Your goal » Write out every line below exactly as it reads, and leave the pictures out of your answer.

Text data extracted from pages
------------------------------------------------------------------------
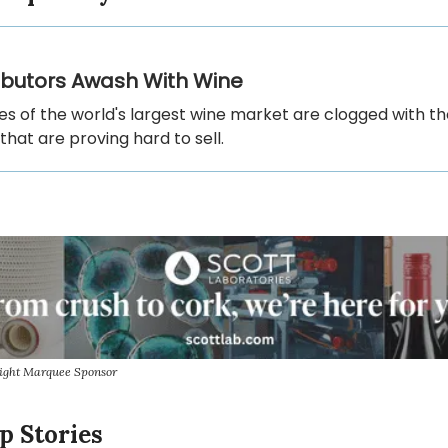
ributors Awash With Wine
es of the world's largest wine market are clogged with t
that are proving hard to sell.
sight Marquee Sponsor
p Stories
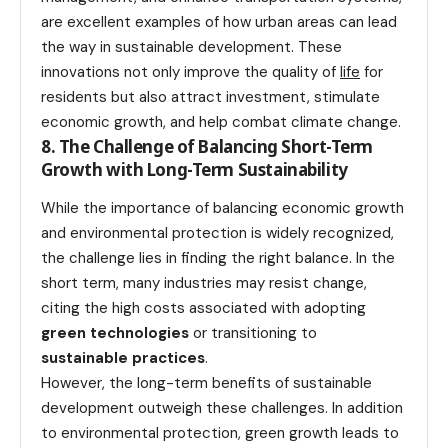
are excellent examples of how urban areas can lead
the way in sustainable development. These
innovations not only improve the quality of
life
for
residents but also attract investment, stimulate
economic growth, and help combat climate change.
8. The Challenge of Balancing Short-Term
Growth with Long-Term Sustainability
While the importance of balancing economic growth
and environmental protection is widely recognized,
the challenge lies in finding the right balance. In the
short term, many industries may resist change,
citing the high costs associated with adopting
green technologies
or transitioning to
sustainable practices
.
However, the long-term benefits of sustainable
development outweigh these challenges. In addition
to environmental protection, green growth leads to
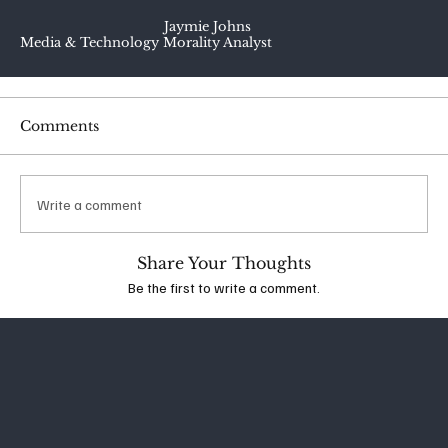
Jaymie Johns
Media & Technology Morality Analyst
Comments
Write a comment
Share Your Thoughts
Be the first to write a comment.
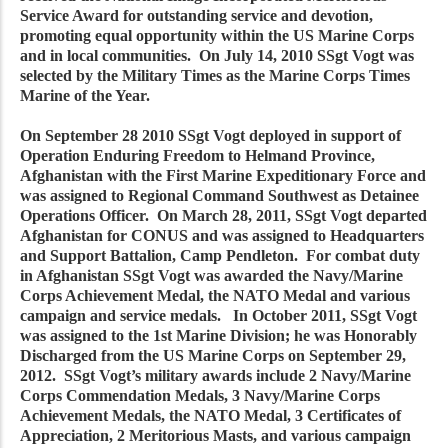
Service Award for outstanding service and devotion,
promoting equal opportunity within the US Marine Corps
and in local communities. On July 14, 2010 SSgt Vogt was
selected by the Military Times as the Marine Corps Times
Marine of the Year.
On September 28 2010 SSgt Vogt deployed in support of
Operation Enduring Freedom to Helmand Province,
Afghanistan with the First Marine Expeditionary Force and
was assigned to Regional Command Southwest as Detainee
Operations Officer. On March 28, 2011, SSgt Vogt departed
Afghanistan for CONUS and was assigned to Headquarters
and Support Battalion, Camp Pendleton. For combat duty
in Afghanistan SSgt Vogt was awarded the Navy/Marine
Corps Achievement Medal, the NATO Medal and various
campaign and service medals. In October 2011, SSgt Vogt
was assigned to the 1st Marine Division; he was Honorably
Discharged from the US Marine Corps on September 29,
2012. SSgt Vogt’s military awards include 2 Navy/Marine
Corps Commendation Medals, 3 Navy/Marine Corps
Achievement Medals, the NATO Medal, 3 Certificates of
Appreciation, 2 Meritorious Masts, and various campaign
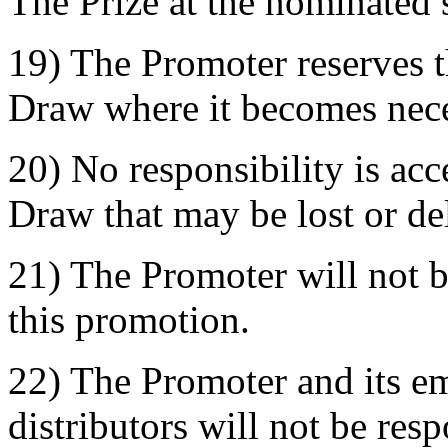
The Prize at the nominated 
19) The Promoter reserves t
Draw where it becomes nece
20) No responsibility is acc
Draw that may be lost or de
21) The Promoter will not b
this promotion.
22) The Promoter and its e
distributors will not be res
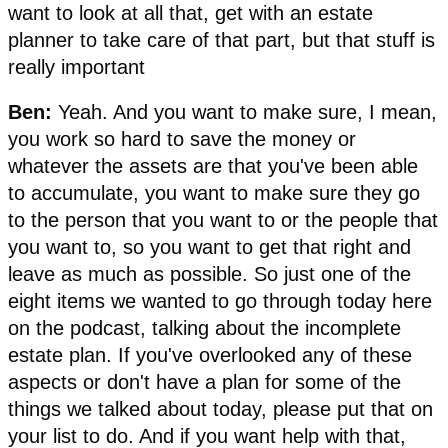
want to look at all that, get with an estate
planner to take care of that part, but that stuff is
really important
Ben:
Yeah. And you want to make sure, I mean,
you work so hard to save the money or
whatever the assets are that you've been able
to accumulate, you want to make sure they go
to the person that you want to or the people that
you want to, so you want to get that right and
leave as much as possible. So just one of the
eight items we wanted to go through today here
on the podcast, talking about the incomplete
estate plan. If you've overlooked any of these
aspects or don't have a plan for some of the
things we talked about today, please put that on
your list to do. And if you want help with that,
------------------------------------------------------------------------
Response area »
ributors Awash With Wine
es of the world's largest wine market are clogged with t
that are proving hard to sell.
sight Marquee Sponsor
p Stories
are excellent examples of how urban areas can lead
the way in sustainable development. These
innovations not only improve the quality of
life
for
residents but also attract investment, stimulate
economic growth, and help combat climate change.
8. The Challenge of Balancing Short-Term
Growth with Long-Term Sustainability
While the importance of balancing economic growth
and environmental protection is widely recognized,
the challenge lies in finding the right balance. In the
short term, many industries may resist change,
citing the high costs associated with adopting
green technologies
or transitioning to
sustainable practices
.
However, the long-term benefits of sustainable
development outweigh these challenges. In addition
to environmental protection, green growth leads to
Jaymie Johns
Media & Technology Morality Analyst
Comments
Write a comment
Share Your Thoughts
Be the first to write a comment.
Service Award for outstanding service and devotion,
promoting equal opportunity within the US Marine Corps
and in local communities. On July 14, 2010 SSgt Vogt was
selected by the Military Times as the Marine Corps Times
Marine of the Year.
On September 28 2010 SSgt Vogt deployed in support of
Operation Enduring Freedom to Helmand Province,
Afghanistan with the First Marine Expeditionary Force and
was assigned to Regional Command Southwest as Detainee
Operations Officer. On March 28, 2011, SSgt Vogt departed
Afghanistan for CONUS and was assigned to Headquarters
and Support Battalion, Camp Pendleton. For combat duty
in Afghanistan SSgt Vogt was awarded the Navy/Marine
Corps Achievement Medal, the NATO Medal and various
campaign and service medals. In October 2011, SSgt Vogt
was assigned to the 1st Marine Division; he was Honorably
Discharged from the US Marine Corps on September 29,
2012. SSgt Vogt’s military awards include 2 Navy/Marine
Corps Commendation Medals, 3 Navy/Marine Corps
Achievement Medals, the NATO Medal, 3 Certificates of
Appreciation, 2 Meritorious Masts, and various campaign
The Prize at the nominated 
19) The Promoter reserves t
Draw where it becomes nece
20) No responsibility is acc
Draw that may be lost or de
21) The Promoter will not b
this promotion.
22) The Promoter and its e
distributors will not be res
want to look at all that, get with an estate
planner to take care of that part, but that stuff is
really important
Ben:
Yeah. And you want to make sure, I mean,
you work so hard to save the money or
whatever the assets are that you've been able
to accumulate, you want to make sure they go
to the person that you want to or the people that
you want to, so you want to get that right and
leave as much as possible. So just one of the
eight items we wanted to go through today here
on the podcast, talking about the incomplete
estate plan. If you've overlooked any of these
aspects or don't have a plan for some of the
things we talked about today, please put that on
your list to do. And if you want help with that,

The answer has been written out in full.